Züleyha amacına ulaşmak için türlü yollara baş vurdu ve Hz. Yusuf’un yolunda pusular kurdu. Züleyha Hz. Yusuf’a yalvararak onu elde etmeye çalıştı, ama fayda etmedi. En son Züleyha’nın aklına gelen yol, onu tenha bir yere çekmek ve böylece tuzağa düşürmek ve onu tahrik etmek için her türlü imkanı sağlamak oldu.
Züleyha bunun için en güzel kıyafetini seçti, en güzel şekilde bezendi ve ortamı öyle bir şekilde hazırladı ki Hz. Yusuf onun cazibesi ve güzelliği karşısında teslim olsun. Züleyha bulunduğu yerin tüm kapılarını kilitledi ve Hz. Yusuf’a teslim olmak istediğini söyledi. O sırada Hz. Yusuf günah işlemesi ve doğru yoldan sapması için her türlü şartların hazırlandığını ve başka seçeneği kalmadığını fark etti, ancak Züleyha’ya şöyle karşılık verdi: Ben ancak Allah’a sığınırım. Ve böylece Hz. Yusuf, kesin bir tavırlı Züleyha’nın gayri meşru talebini reddetti ve ona asla teslim olmayacağını söyledi.

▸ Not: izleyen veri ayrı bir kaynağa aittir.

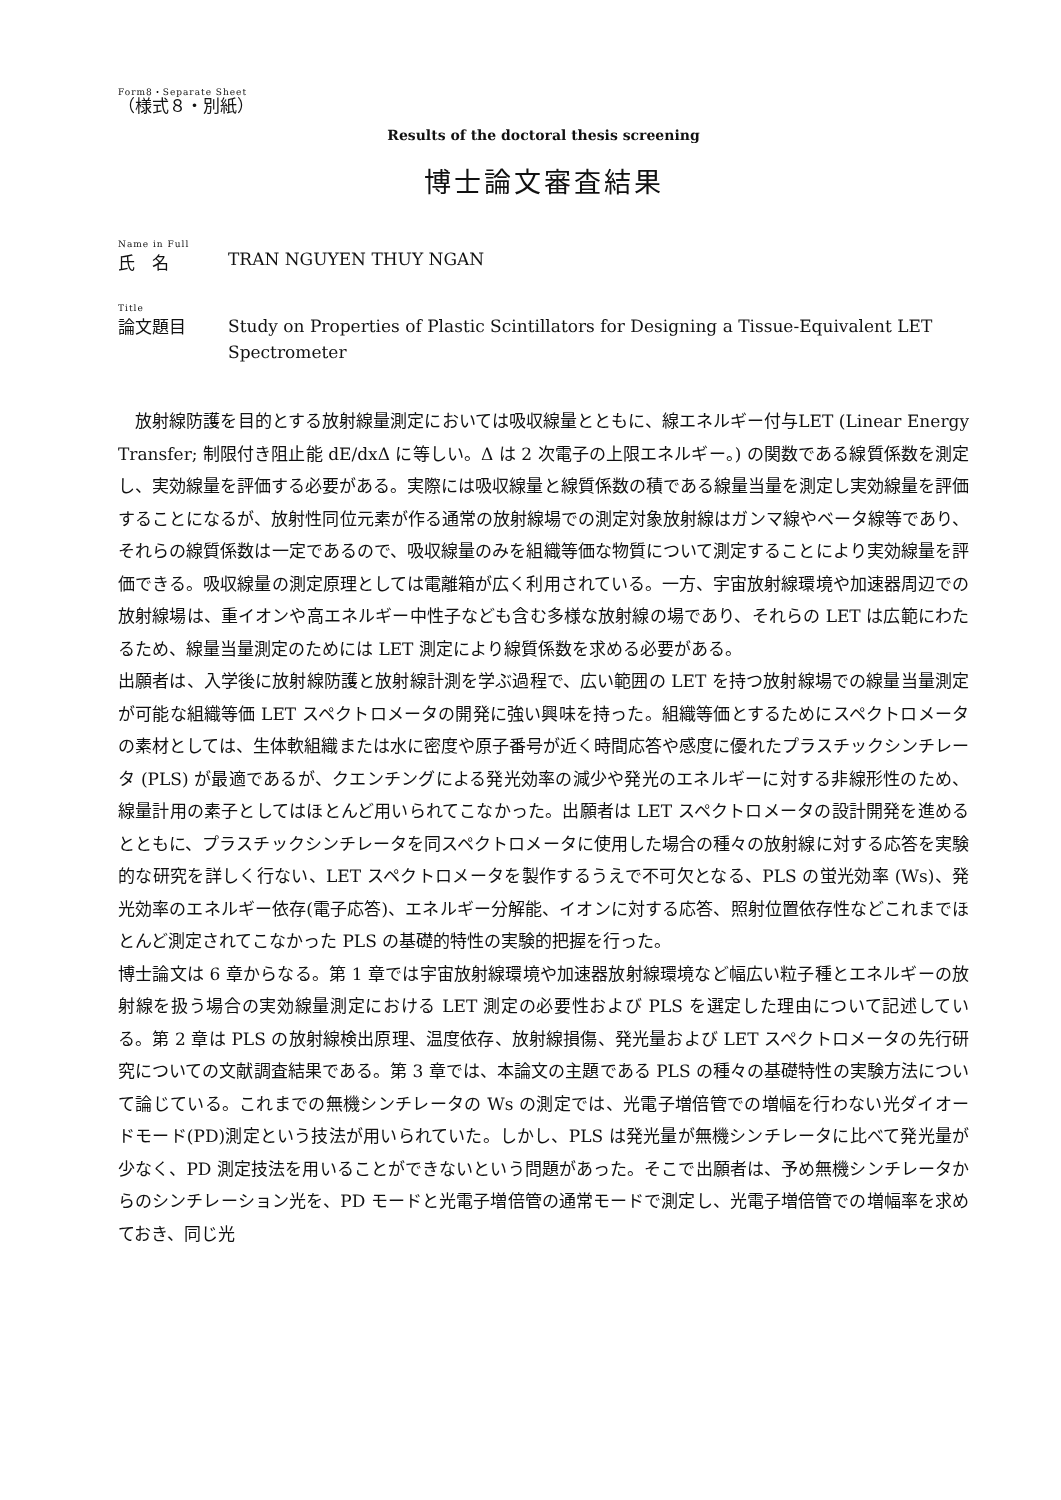Form8・Separate Sheet
（様式８・別紙）
Results of the doctoral thesis screening
博士論文審査結果
Name in Full
氏　名
TRAN NGUYEN THUY NGAN
Title
論文題目
Study on Properties of Plastic Scintillators for Designing a Tissue-Equivalent LET Spectrometer
　放射線防護を目的とする放射線量測定においては吸収線量とともに、線エネルギー付与LET (Linear Energy Transfer; 制限付き阻止能 dE/dxΔ に等しい。Δ は 2 次電子の上限エネルギー。) の関数である線質係数を測定し、実効線量を評価する必要がある。実際には吸収線量と線質係数の積である線量当量を測定し実効線量を評価することになるが、放射性同位元素が作る通常の放射線場での測定対象放射線はガンマ線やベータ線等であり、それらの線質係数は一定であるので、吸収線量のみを組織等価な物質について測定することにより実効線量を評価できる。吸収線量の測定原理としては電離箱が広く利用されている。一方、宇宙放射線環境や加速器周辺での放射線場は、重イオンや高エネルギー中性子なども含む多様な放射線の場であり、それらの LET は広範にわたるため、線量当量測定のためには LET 測定により線質係数を求める必要がある。
出願者は、入学後に放射線防護と放射線計測を学ぶ過程で、広い範囲の LET を持つ放射線場での線量当量測定が可能な組織等価 LET スペクトロメータの開発に強い興味を持った。組織等価とするためにスペクトロメータの素材としては、生体軟組織または水に密度や原子番号が近く時間応答や感度に優れたプラスチックシンチレータ (PLS) が最適であるが、クエンチングによる発光効率の減少や発光のエネルギーに対する非線形性のため、線量計用の素子としてはほとんど用いられてこなかった。出願者は LET スペクトロメータの設計開発を進めるとともに、プラスチックシンチレータを同スペクトロメータに使用した場合の種々の放射線に対する応答を実験的な研究を詳しく行ない、LET スペクトロメータを製作するうえで不可欠となる、PLS の蛍光効率 (Ws)、発光効率のエネルギー依存(電子応答)、エネルギー分解能、イオンに対する応答、照射位置依存性などこれまでほとんど測定されてこなかった PLS の基礎的特性の実験的把握を行った。
博士論文は 6 章からなる。第 1 章では宇宙放射線環境や加速器放射線環境など幅広い粒子種とエネルギーの放射線を扱う場合の実効線量測定における LET 測定の必要性および PLS を選定した理由について記述している。第 2 章は PLS の放射線検出原理、温度依存、放射線損傷、発光量および LET スペクトロメータの先行研究についての文献調査結果である。第 3 章では、本論文の主題である PLS の種々の基礎特性の実験方法について論じている。これまでの無機シンチレータの Ws の測定では、光電子増倍管での増幅を行わない光ダイオードモード(PD)測定という技法が用いられていた。しかし、PLS は発光量が無機シンチレータに比べて発光量が少なく、PD 測定技法を用いることができないという問題があった。そこで出願者は、予め無機シンチレータからのシンチレーション光を、PD モードと光電子増倍管の通常モードで測定し、光電子増倍管での増幅率を求めておき、同じ光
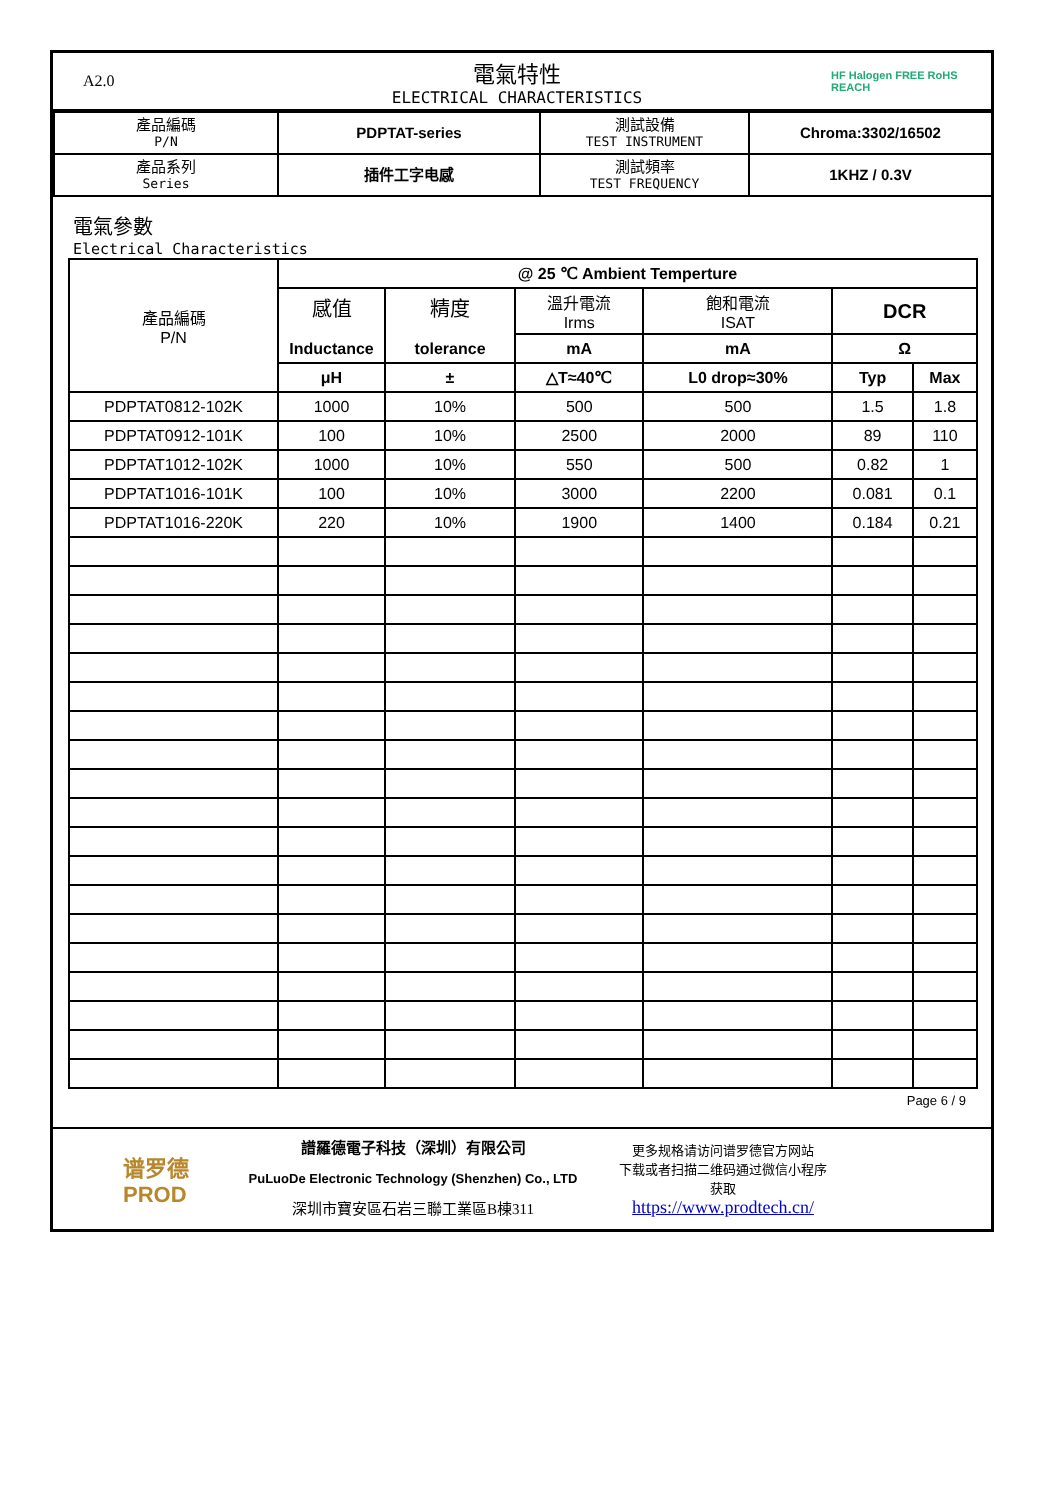A2.0
電氣特性
ELECTRICAL CHARACTERISTICS
HF Halogen FREE RoHS REACH
| 產品編碼 P/N | PDPTAT-series | 測試設備 TEST INSTRUMENT | Chroma:3302/16502 |
| 產品系列 Series | 插件工字电感 | 測試頻率 TEST FREQUENCY | 1KHZ / 0.3V |
電氣參數
Electrical Characteristics
| 產品編碼 P/N | @ 25 ℃ Ambient Temperture | | | | | |
| --- | --- | --- | --- | --- | --- | --- |
| | 感值 Inductance | 精度 tolerance | 溫升電流 Irms | 飽和電流 ISAT | DCR | |
| | | | mA | mA | Ω | |
| | μH | ± | △T≈40℃ | L0 drop≈30% | Typ | Max |
| PDPTAT0812-102K | 1000 | 10% | 500 | 500 | 1.5 | 1.8 |
| PDPTAT0912-101K | 100 | 10% | 2500 | 2000 | 89 | 110 |
| PDPTAT1012-102K | 1000 | 10% | 550 | 500 | 0.82 | 1 |
| PDPTAT1016-101K | 100 | 10% | 3000 | 2200 | 0.081 | 0.1 |
| PDPTAT1016-220K | 220 | 10% | 1900 | 1400 | 0.184 | 0.21 |
Page 6 / 9
谱罗德
PROD
譜羅德電子科技（深圳）有限公司
PuLuoDe Electronic Technology (Shenzhen) Co., LTD
深圳市寶安區石岩三聯工業區B棟311
更多规格请访问谱罗德官方网站
下载或者扫描二维码通过微信小程序
获取
https://www.prodtech.cn/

Hz. Yusuf aynı zamanda bu tür şartlarda şeytanın vesveselerinden tek kurtuluş yolu, Allah’a sığınmak olduğunu öğretti. Yüce Allah öyküyü şöyle anlatıyor: Evinde bulunduğu kadın, onun nefsinden murat almak istedi, kapıları iyice kapattı ve "Haydi gel!" dedi. O da" (Hâşâ), Allah'a sığınırım! Zira kocanız benim velinimetimdir, bana güzel davrandı. Gerçek şu ki, zalimler iflah olmaz!" dedi. Burada Hz. Yusuf ve Mısır Azizi’nin eşi Züleyha’nın macerası en hassas merhalesine geliyor ve Kur'an'ı Kerim bu merhaleyi çok güzel ve anlamlı tabirlerle şöyle beyan ediyor: Andolsun ki, kadın ona meyletti.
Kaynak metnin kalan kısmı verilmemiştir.